Kevin Hillstrom: MineThatData

Exploring How Customers Interact With Advertising, Products, Brands, and Channels, using Multichannel Forensics.

February 15, 2008

Williams Sonoma / Pottery Barn And Multichannel Growth

The DMA is selling a research report suggesting that "Retailers Have Multichannel Skills But Need Help Integrating Channels". The conclusions are based on questions brands answered in a recent survey.

Is there any place we can verify the claims outlined in the report?

Let's look at long-term sales trends from a respected and profitable multi-brand retailer, Williams Sonoma (WSM), owner of the flagship Williams Sonoma brand and the popular Pottery Barn brand.

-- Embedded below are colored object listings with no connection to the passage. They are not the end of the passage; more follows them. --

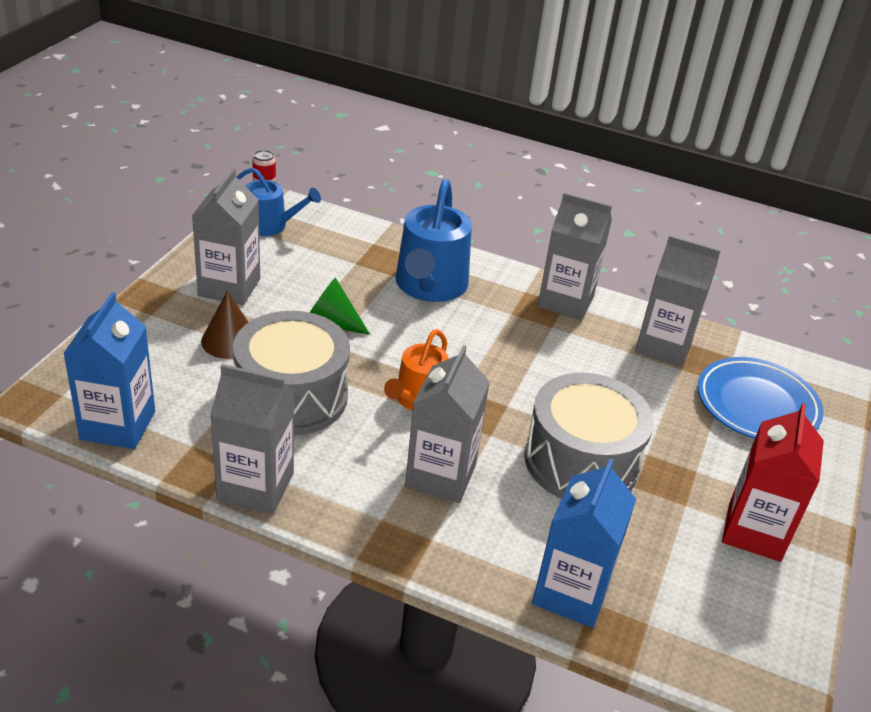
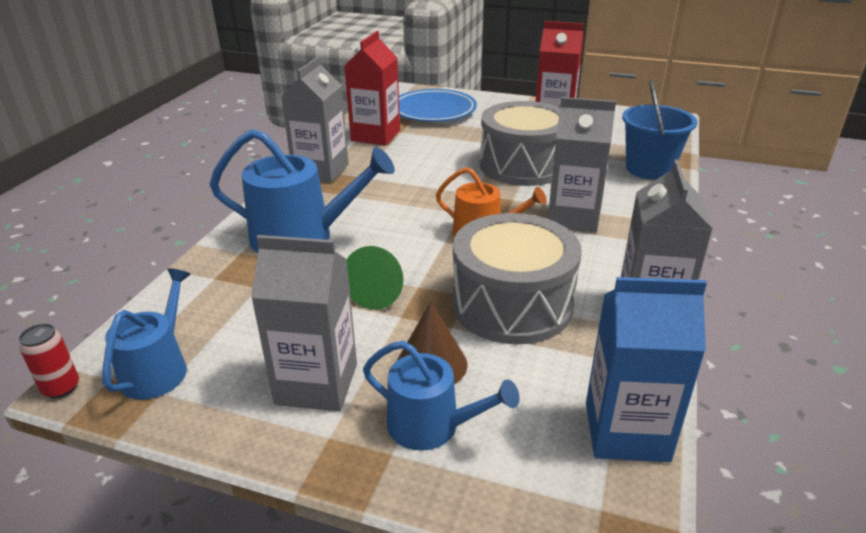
camera: 90 degrees left, 5 degrees down
blue carton [532,458,636,628] -> blue bucket [622,80,698,180]
grey carton [635,235,721,367] -> red carton [344,31,400,146]
none -> blue watering can [363,341,520,451]

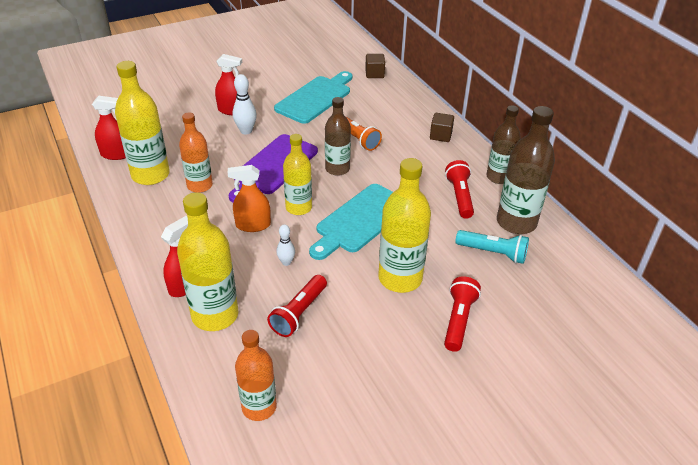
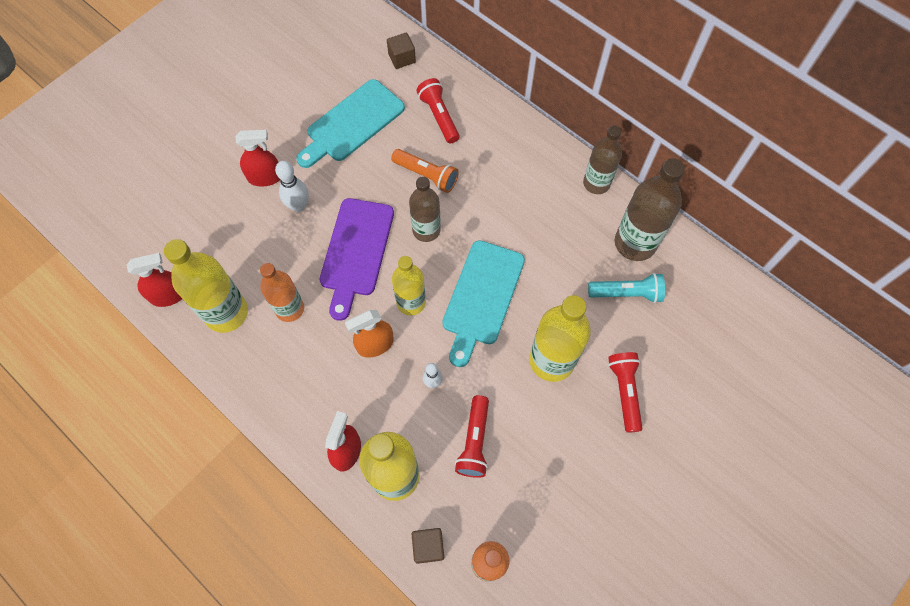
camera: 20 degrees left, 25 degrees up
turquoise cutting board [274,71,352,124] -> turquoise cutting board turned 150 degrees counterclockwise [296,79,405,168]
brown cube [430,113,454,142] -> brown cube moved to [412,528,444,564]
red flashlight [445,160,474,219] -> red flashlight moved to [416,78,460,143]

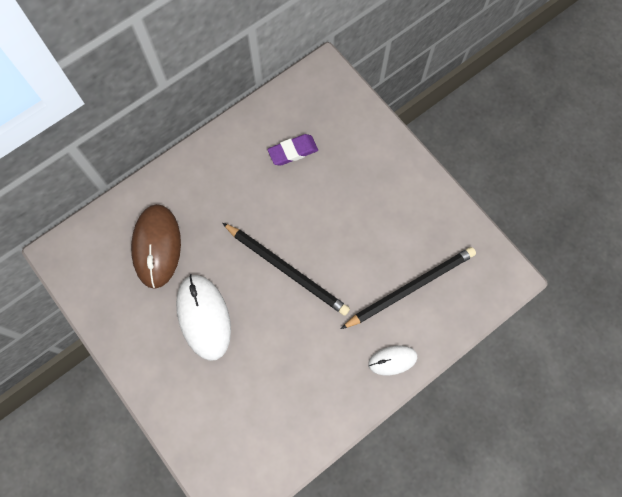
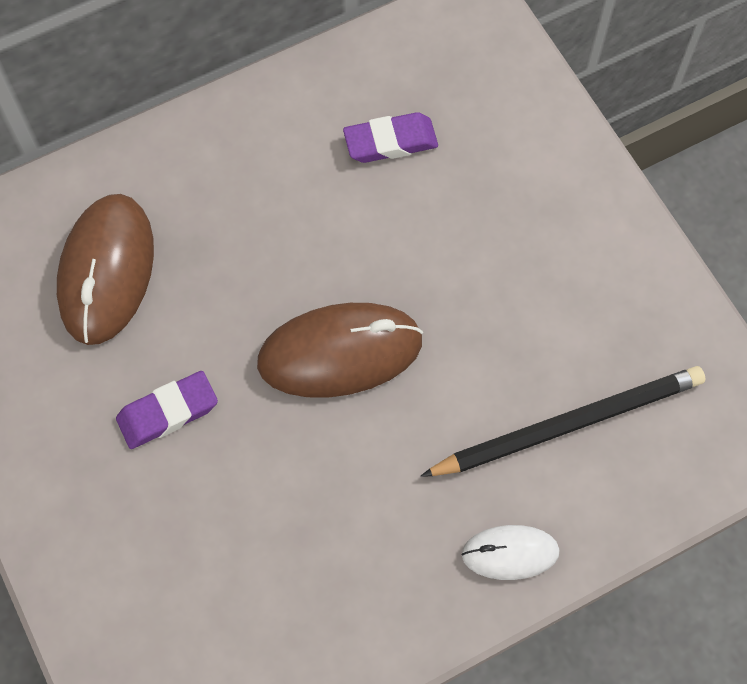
camera: 10 degrees right, 5 degrees down
white mouse [176,274,231,361] -> purple eraser [116,371,218,449]
black pencil [222,223,350,316] -> brown mouse [257,303,423,398]

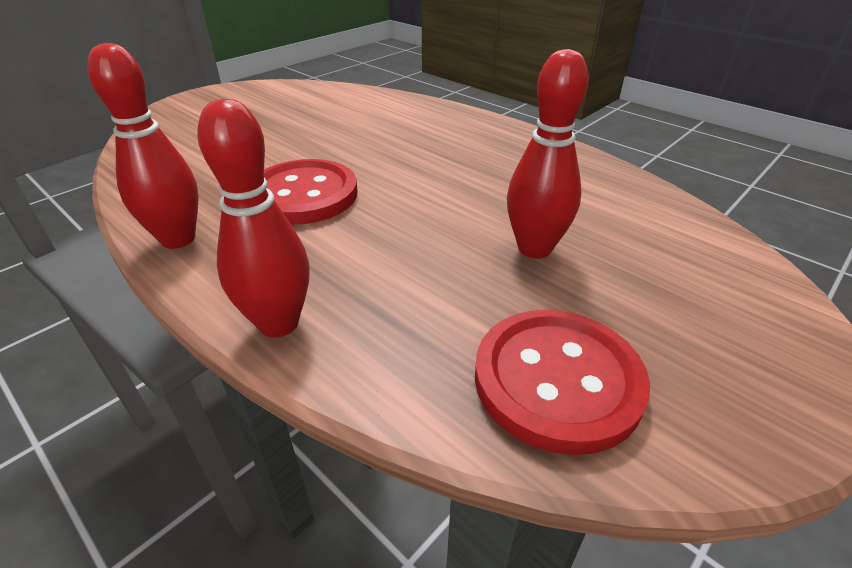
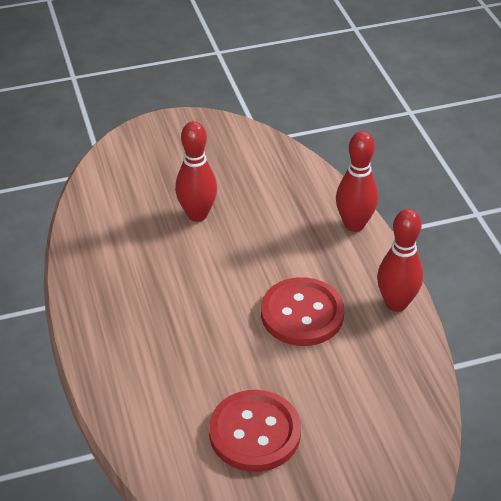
camera: 150 degrees left, 5 degrees up
red button [475,310,650,455] -> red button moved to [209,390,301,472]

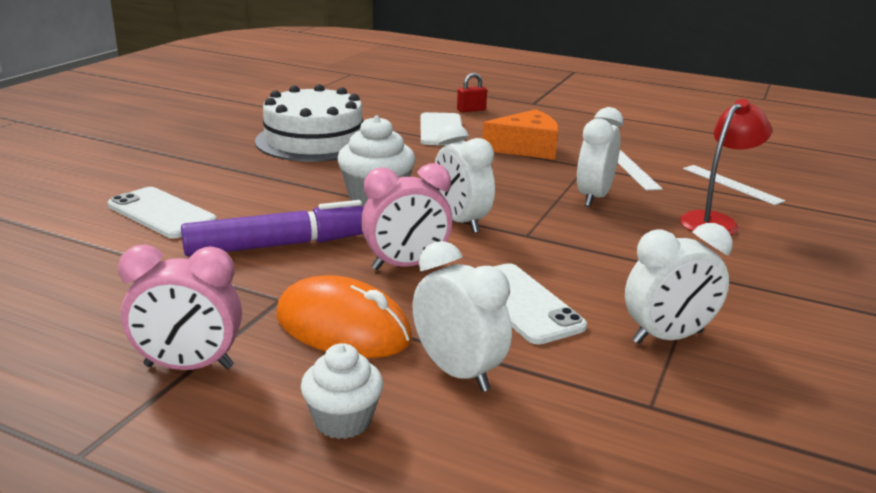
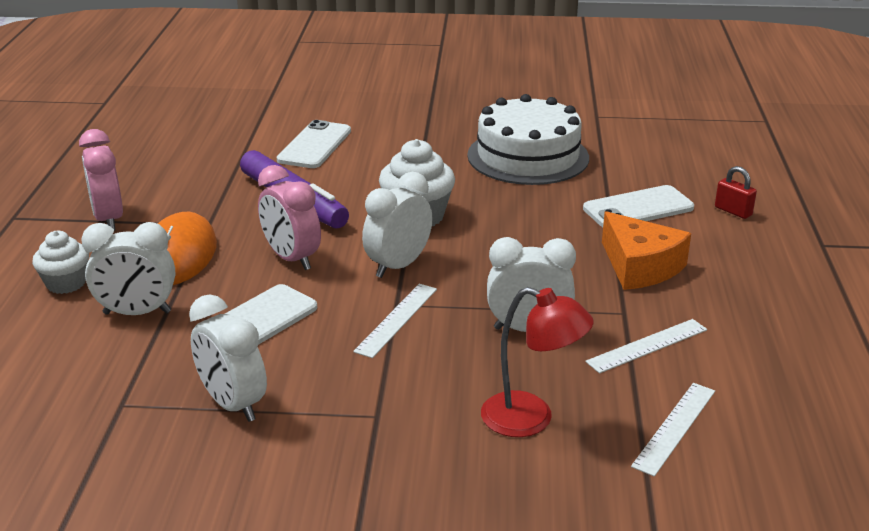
camera: 70 degrees right, 5 degrees up
white clock [412,241,512,392] -> white clock turned 60 degrees clockwise [81,222,175,315]
none -> white ruler [353,284,437,358]

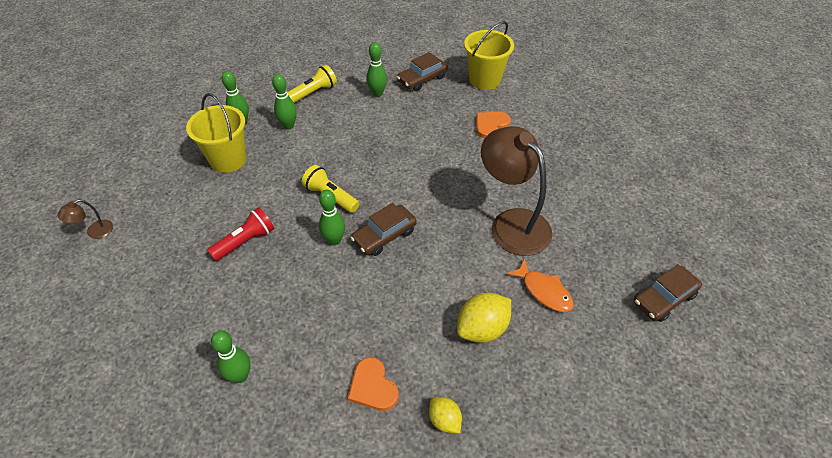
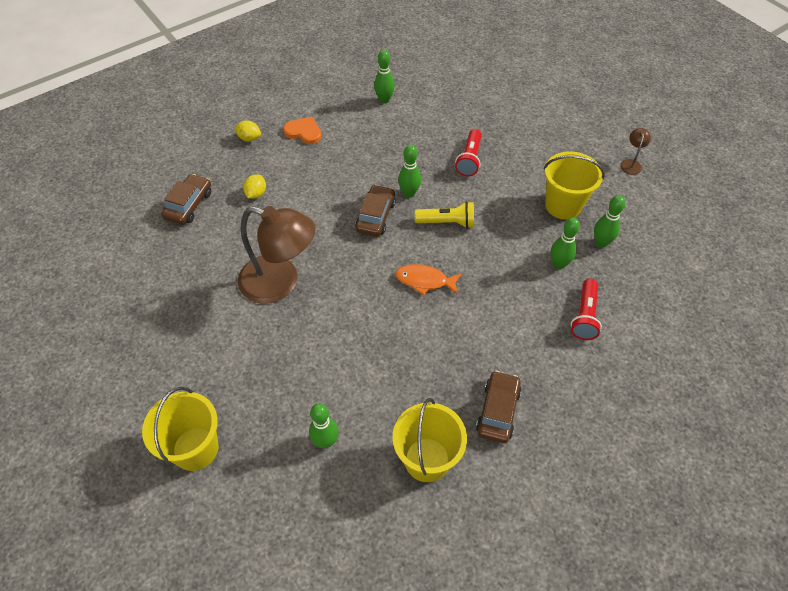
camera: 145 degrees right, 5 degrees up
brown lamp [58,199,113,239] -> brown lamp moved to [620,128,651,175]
yellow flashlight [287,65,337,103] -> red flashlight [571,279,602,340]
green bowling pin [366,42,387,97] -> green bowling pin moved to [309,403,339,449]
yellow lemon [457,293,511,343] -> yellow lemon [243,174,266,199], size x0.59
orange heart [476,112,511,139] -> none
orange fish [506,259,574,312] -> orange fish moved to [395,264,462,296]
brown car [633,264,702,322] -> brown car moved to [161,174,211,225]
none -> yellow bucket [142,387,218,471]

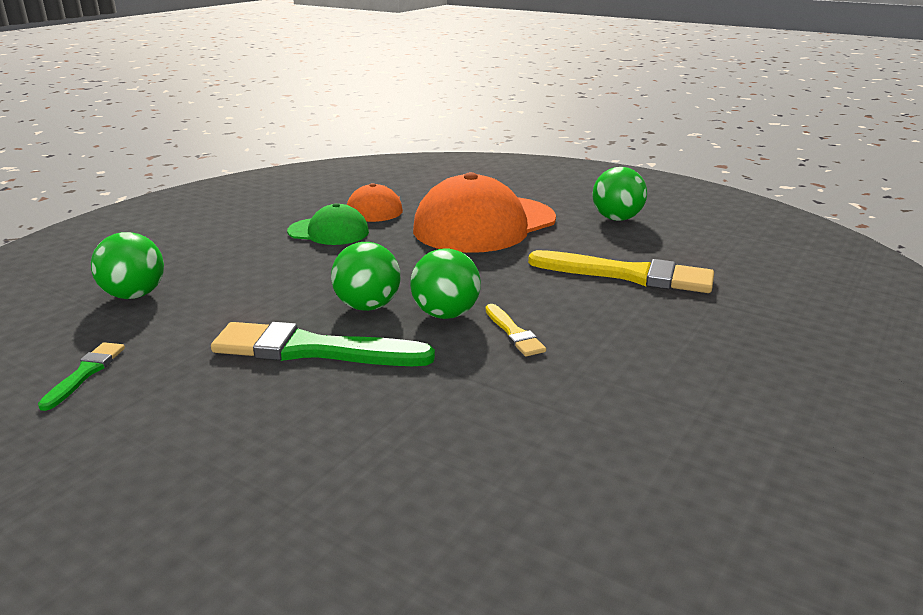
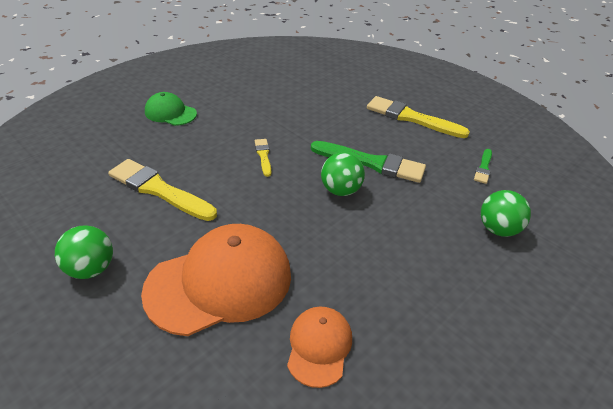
camera: 170 degrees left, 15 degrees up
green cap [287,203,369,245] -> green cap moved to [145,92,197,126]
green ball [410,249,481,319] -> none
none -> yellow brush [367,96,470,138]

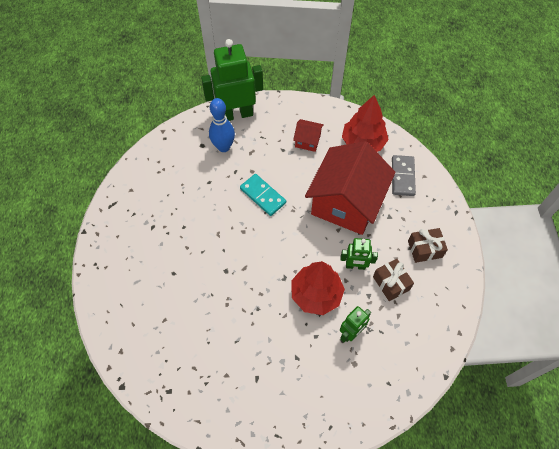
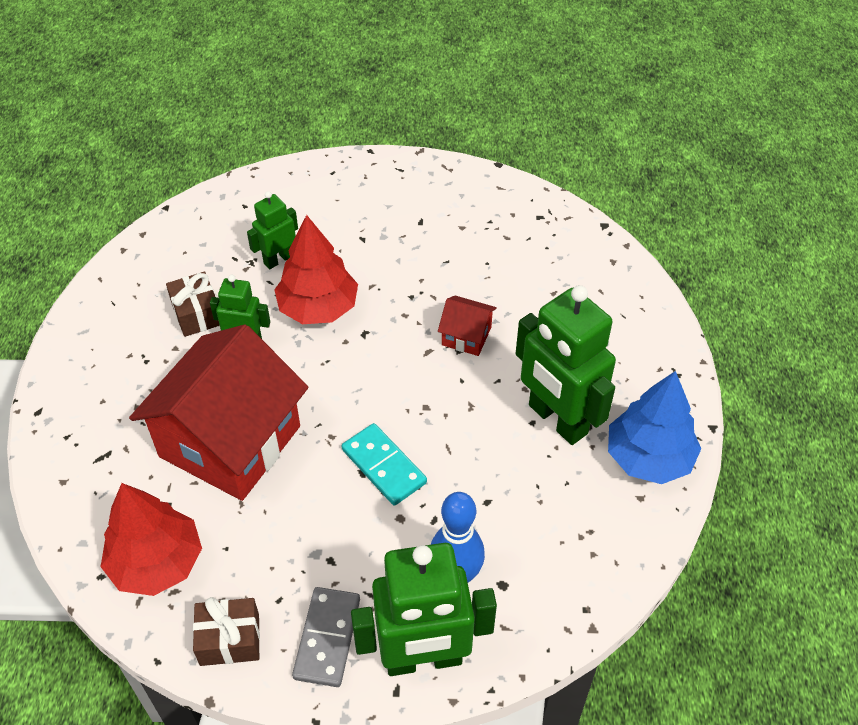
camera: 175 degrees left, 10 degrees down
red house [293,119,324,152] -> red house moved to [438,296,497,356]
grey domino [392,155,416,196] -> grey domino moved to [292,587,360,687]
brown gift [408,228,448,263] -> brown gift moved to [193,597,260,666]
none -> green robot [516,285,616,445]
none -> blue tree [608,371,701,484]

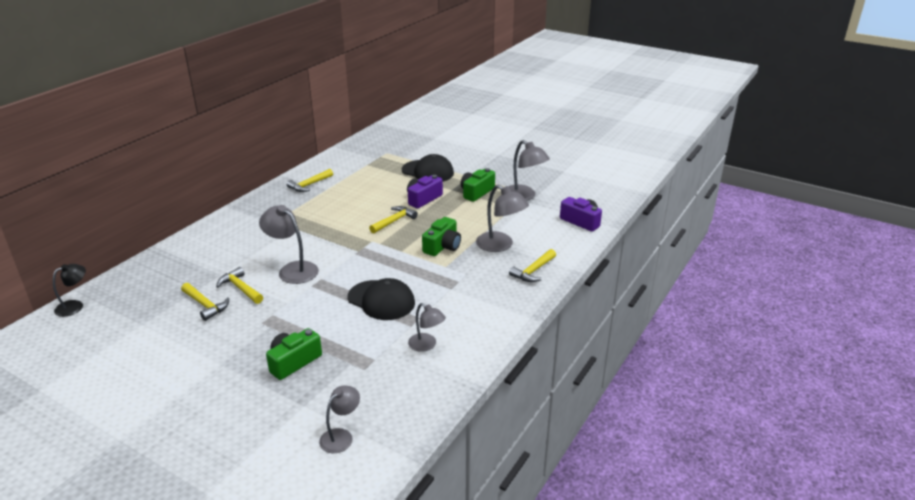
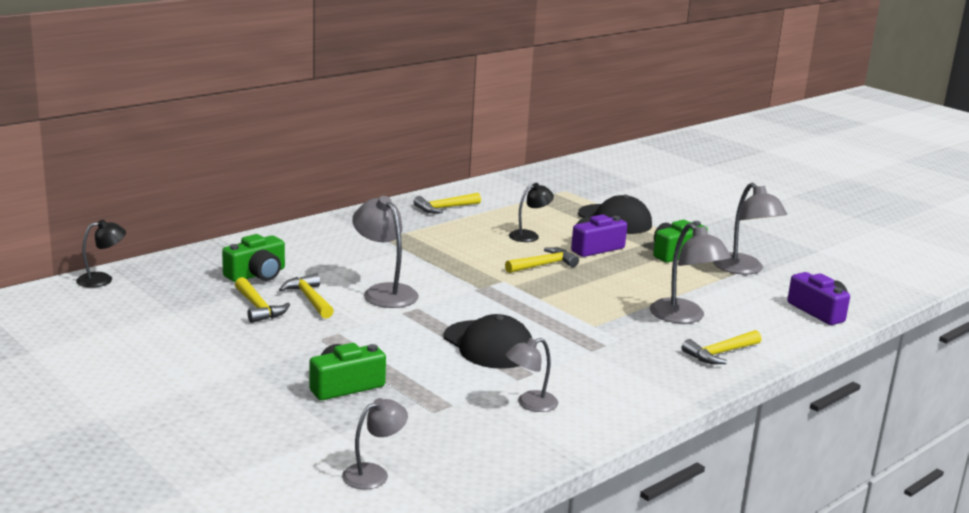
camera: 15 degrees right, 10 degrees down
grey lamp [408,303,446,352] -> grey lamp turned 90 degrees clockwise [505,338,558,412]
green camera [422,217,461,256] -> green camera moved to [222,234,285,282]
none -> black lamp [509,183,554,242]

One can go back to at least 1991 to understand how Williams Sonoma grew sales in the direct-to-consumer (catalog + website) channel and in the retail channel (here are results from the past five fiscal years).

Williams Sonoma introduced the e-commerce channel in 1999. In the table below, annual results are listed, as well as pre-internet and post-internet results:

Williams Sonoma: Comp Store And Direct Channel Growth






Year Direct Growth Retail Comps



2007 (Nine Months) 2.9% 0.5%
2006 4.5% 0.3%
2005 13.6% 4.9%
2004 17.1% 3.5%
2003 20.8% 4.0%
2002 10.2% 2.7%
2001 8.4% 1.7%
2000 33.1% 5.5%
1999 34.2% 6.4%
1998 15.7% 5.0%
1997 11.2% 2.8%
1996 11.9% 4.6%
1995 16.2% 3.4%
1994 55.0% 16.5%
1993 23.9% 13.8%
1992 -0.2% 2.1%
1991 -3.8% 0.5%



Results: 2000 - 2007 13.5% 2.9%



Results: 1991 - 1999 17.1% 6.0%

It isn't a stretch to suggest that Williams Sonoma and Pottery Barn do an above-average job of integrating channels, per the recommendations offered in the DMA research report.

And yet, during this era of multichannel goodness, direct-to-consumer sales are growing slower post-internet than pre-internet. Retail comp store sales are growing slower post-internet than pre-internet.

Some of this is due to scale --- as a business grows, it becomes harder to grow sales as a percentage of prior year sales.

Could some of this be due to a failure of perceived multichannel best practices? Adding an e-commerce channel to an established catalog channel should result in new customers, a new audience, and much improved growth, right?

Instead, we see slower growth rates.

We're also told that catalogs and e-commerce drive comp store sales increases. Pages circulated increased a total of 36% in the past four years, but comp store sales increases are, at best, tepid.

Williams Sonoma is a respected brand with increasing sales and robust profit, profit levels that any company would be proud of. Williams Sonoma exhibits most of the multichannel marketing behaviors and cross-channel integration that we're told we must employ to be successful.

To date, multichannel best practices at Williams Sonoma have not translated to incremental increases in direct-to-consumer sales or retail comps.

Why do you think this is the case? Are the multichannel experts missing something? Is Williams Sonoma an anomaly? Is there a multichannel brand that executes multichannel marketing well, demonstrated via publicly reported sales and profit increases?